Praticamente, il sensore biometrico inserito sotto il principale bottone dell’iPhone sarebbe in grado di rilevare alcuni fondamentali movimenti del dito di chi lo usa. E quindi girare intorno, muoversi verso i lati o compiere alcuni – pochi – altri movimenti, come “accarezzare” un bordo, potrebbero trasformarsi in gesture utili a comandare lo schermo touch dell’iPhone. Questa integrazione inoltre consentirebbe di sfruttare il sensore biometrico per individuare il proprietario di un’app, tipo quelle di banca o la email, e consentire solo a lui l’apertura di quella specifica app. Infine, il bottone home potrebbe diventare una sorta di joypad per i giochi.

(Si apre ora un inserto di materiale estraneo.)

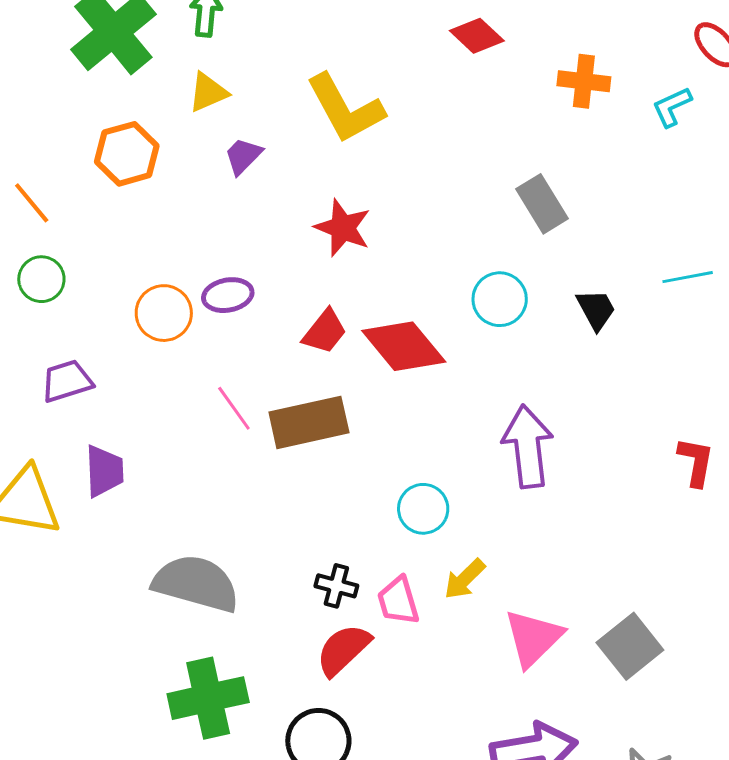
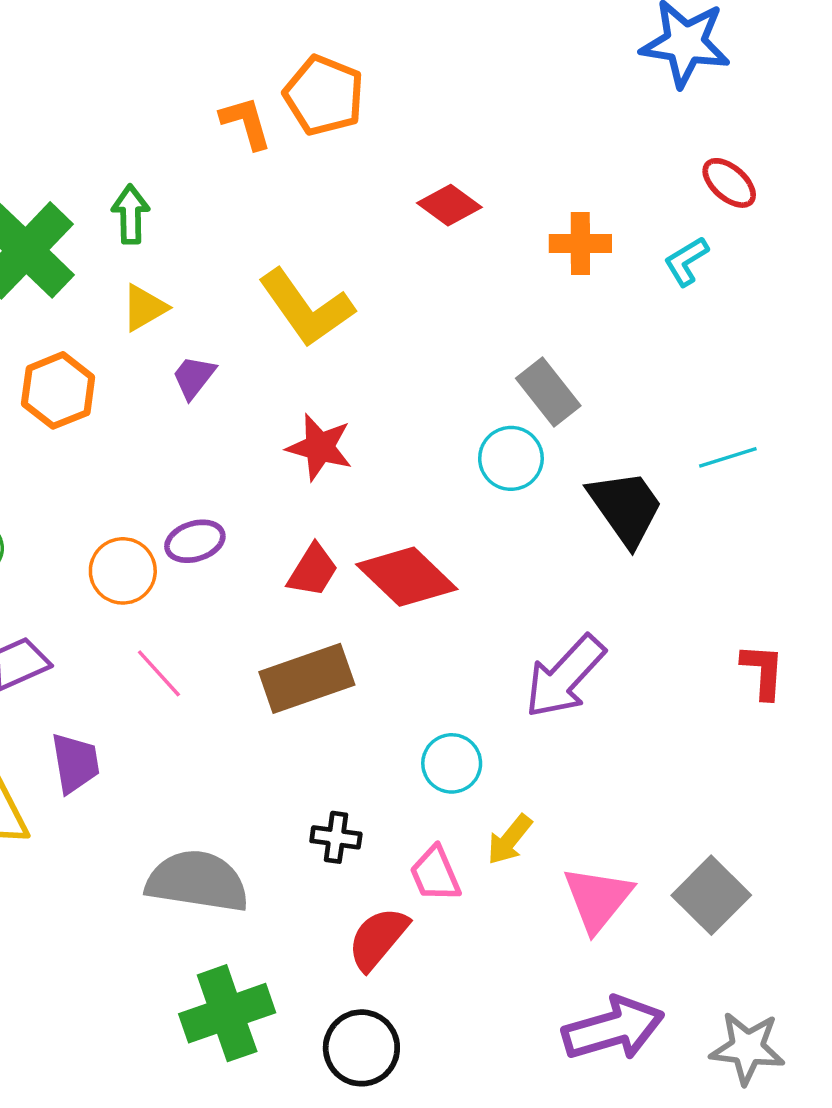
cyan circle: (500, 299) -> (511, 458), moved
black trapezoid: (596, 309) -> (626, 508), size x1.6
pink line: (234, 408) -> (159, 673), moved
purple arrow: (528, 447) -> (565, 677), turned -124
black cross: (336, 586) -> (336, 837), moved

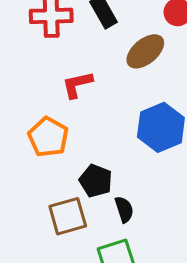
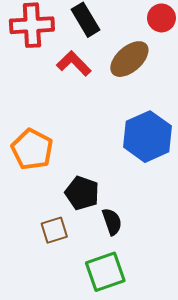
red L-shape: (77, 85) -> (74, 63), moved, turned 60
brown square: (68, 216) -> (54, 230), size x0.7

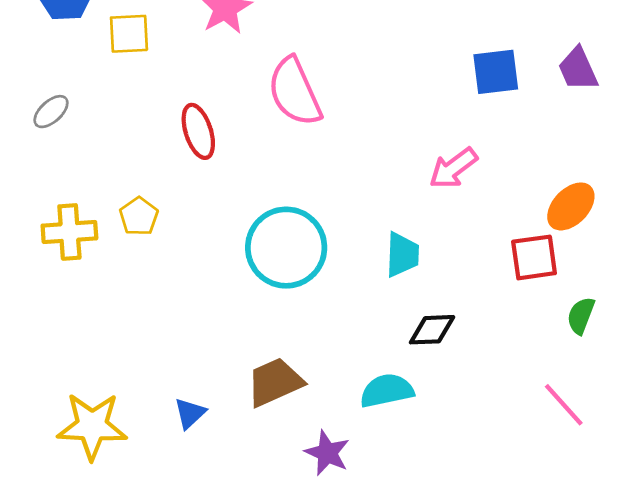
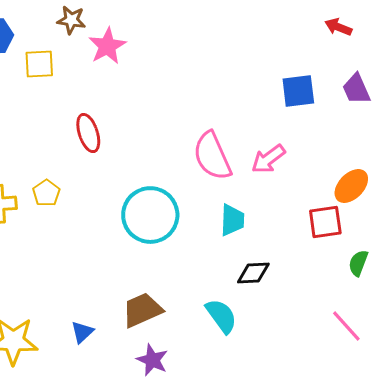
pink semicircle: (295, 92) -> (212, 156), moved
cyan semicircle: (387, 391) -> (221, 316), turned 66
purple star: (327, 453) -> (152, 360), moved

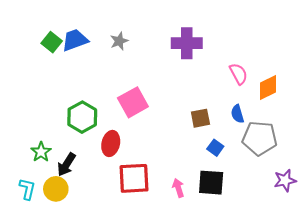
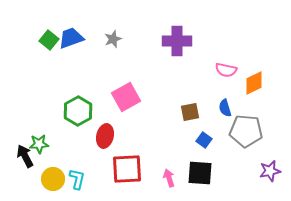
pink semicircle: (238, 74) -> (226, 70), turned 130
green star: (41, 152) -> (39, 144), turned 30
black arrow: (66, 165) -> (25, 156), moved, turned 120
cyan L-shape: (27, 189) -> (77, 179), moved

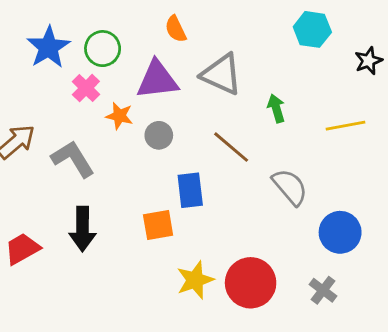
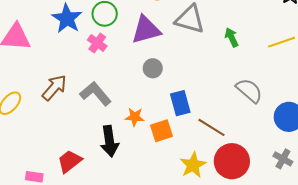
orange star: (119, 116) -> (135, 117), moved
brown line: (231, 147) -> (212, 127), moved

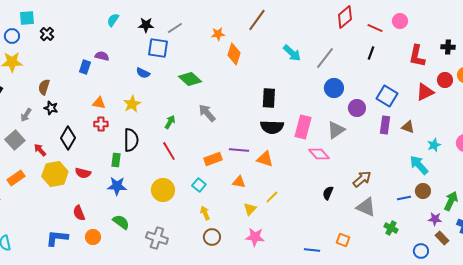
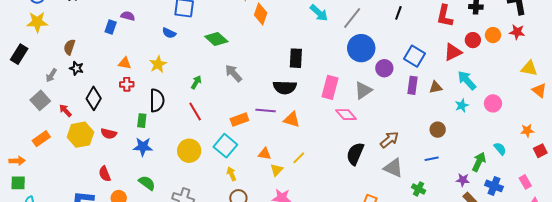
blue circle: (334, 88) -> (361, 48), size x1.4
black semicircle: (272, 127) -> (285, 87), moved
brown triangle: (408, 127) -> (436, 87), turned -32
cyan arrow: (419, 165) -> (467, 80), moved
orange triangle: (239, 182) -> (265, 154), moved
cyan square: (199, 185) -> (225, 146), size x1.6
brown circle: (423, 191) -> (438, 130), moved
black semicircle: (328, 193) -> (355, 154), size x1.6

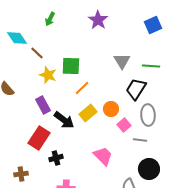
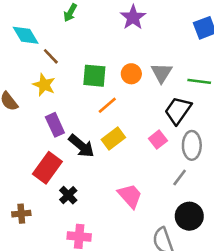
yellow star: (48, 75) -> (44, 85), moved
orange circle: (111, 109) -> (131, 74), moved
pink square: (124, 125) -> (158, 140), moved
gray line: (140, 140) -> (180, 178), turned -64
black cross: (56, 158) -> (68, 195), turned -32

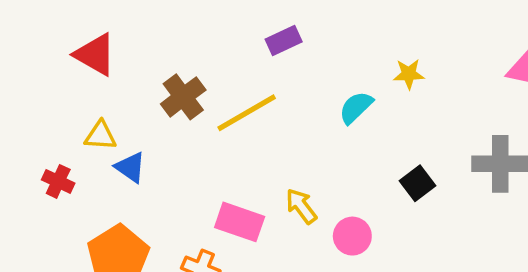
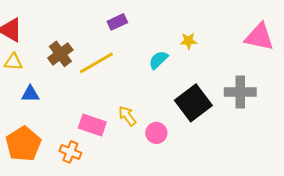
yellow triangle: (100, 136) -> (13, 62), moved
blue triangle: (130, 167) -> (30, 94), turned -36
black square: (418, 183) -> (193, 103), size x1.8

Insomma, se già il touch ID l’avevo già incluso fra i motivi per comprare il nuovo iPhone 5S, a maggior ragione potrei farlo per l’iPhone 6. L’uso del condizionale è d’obbligo perché, benché la tecnologia mi pari interessante, specie in un device con display da oltre 4 pollici mi chiedo se un controllo di questo tipo, cioè con un dito, dal basso, tipicamente con una mano sola, non rischi di rendere poco effettiva la presa sul telefono. Potrebbe però essere anche il contrario: che proprio in vista di un ampliamento dello schermo Apple stia studiando questa soluzione per continuare a consentire all’utente di usare l’iPhone con una mano sola.